Depending on prices and what’s available, the closable bags include soft foods like granola bars and fruit cups, in consideration of those with dental issues. Other food items may be meat sticks, or snack cracker sandwiches. They also collect toiletry items such as toothbrushes, floss, paste, tampons, lip balm, socks, hand warmers, bandages, tissues and cough drops.

Kyle and Jeffrey enjoy actually seeing and making connections with others. “People can make a difference by just saying hello,” explains Kyle. “It doesn’t need to be some grandiose gesture. My husband and I think each generation should leave the world in better shape than the previous generation. This is one simple contribution to support our brothers and sisters in need.”

Kyle has encouraged other groups to make their own care packages, including High Impact Dance (HID), a local dance school in Hawks Prairie, where he is an instructor.

Lunch Makers for Unity Commons

For the past four years, Cathy Evans has coordinated lunch service twice each month for Unity Commons. 750 meals were provided this past year with contributions from 45 people, many from the Unity of Olympia community, some who participate regularly and others from time to time.

Unity Commons maintains 58 emergency beds with an additional 64 apartment units. “Our partnership with Interfaith Works guided us to feeding the most compromised population, those unable to survive on the street due to their poor health, physical disability, medical needs, such as the use of an oxygen tank, or daily medical appointments,” explains Cathy.

a bowl of soup on a red tablecloth
On a regular basis, small groups of volunteers bring all the elements for a healthy lunch to Unity Commons, where supportive shelter is offered 24/7. Hearty, warm soup is good for the body and the spirit. Photo credit: Mary Ellen Psaltis

Cathy likes to make a main hot, hearty dish like lasagna or chili. Contributors bring macaroni salads with cubed meat and cheese, fresh fruits, vegetables, snack packages, and desserts, often homemade.

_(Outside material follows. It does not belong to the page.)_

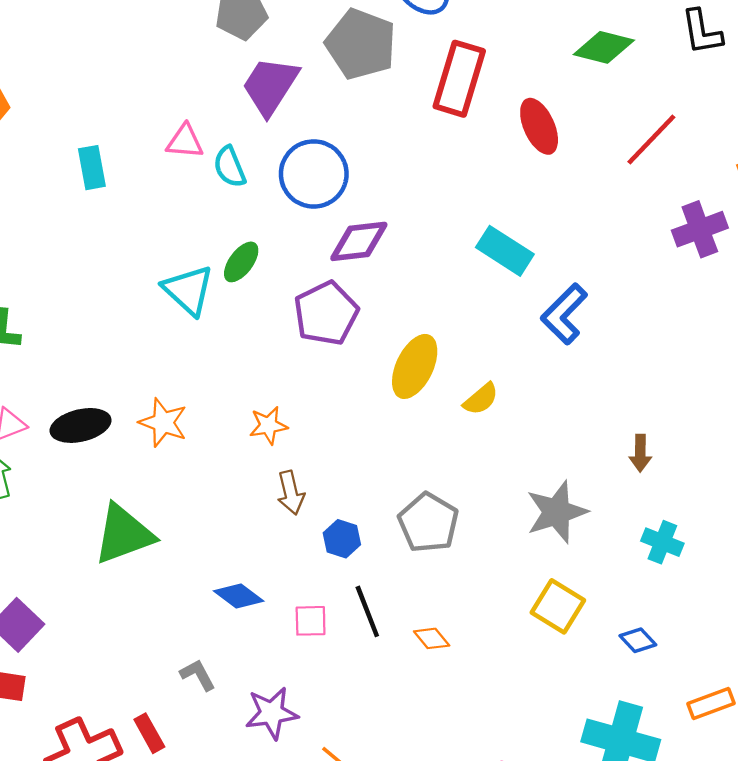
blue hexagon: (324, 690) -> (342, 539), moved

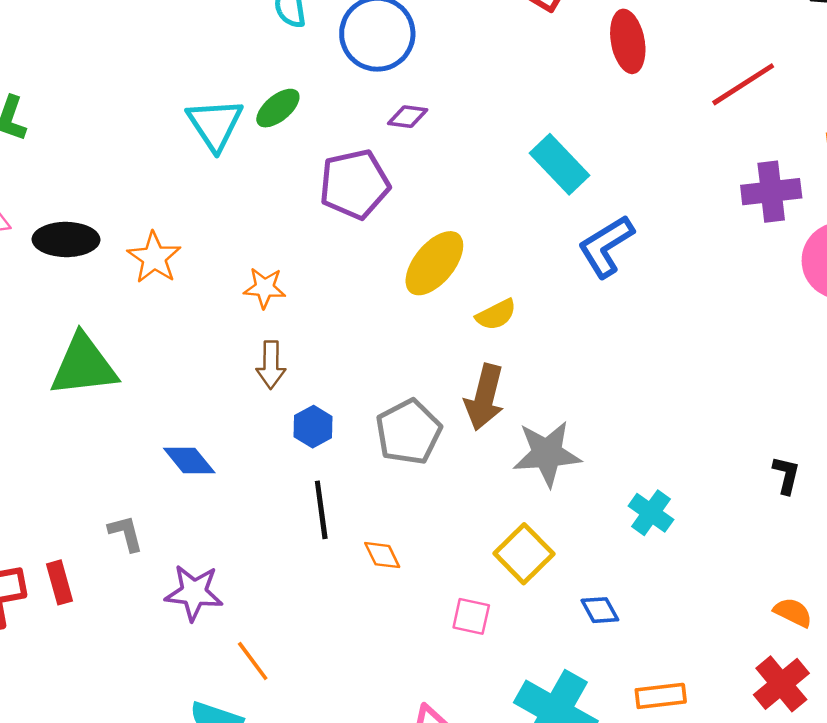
purple diamond: (359, 241) -> (408, 117), size x0.6
brown arrow: (640, 453) -> (485, 397), moved, size x1.6
pink square: (311, 621) -> (471, 616), moved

“Guest health changes with proper nourishment,” says Cathy. She stays committed to helping with the lunches because Unity Commons provides comprehensive support, education, and social service available to all that come to the doors. “Having a continuum of service is important to me,” she adds. Nearly 50 guests from the day shelter have transitioned to permanent housing.

Thank you for all in our community who make lasting differences with their individual contributions. You can keep the holiday spirit throughout the year. Cathy sums it up well, “People coming together to share their time and abundance to make our community, in spite of differences, a better place.”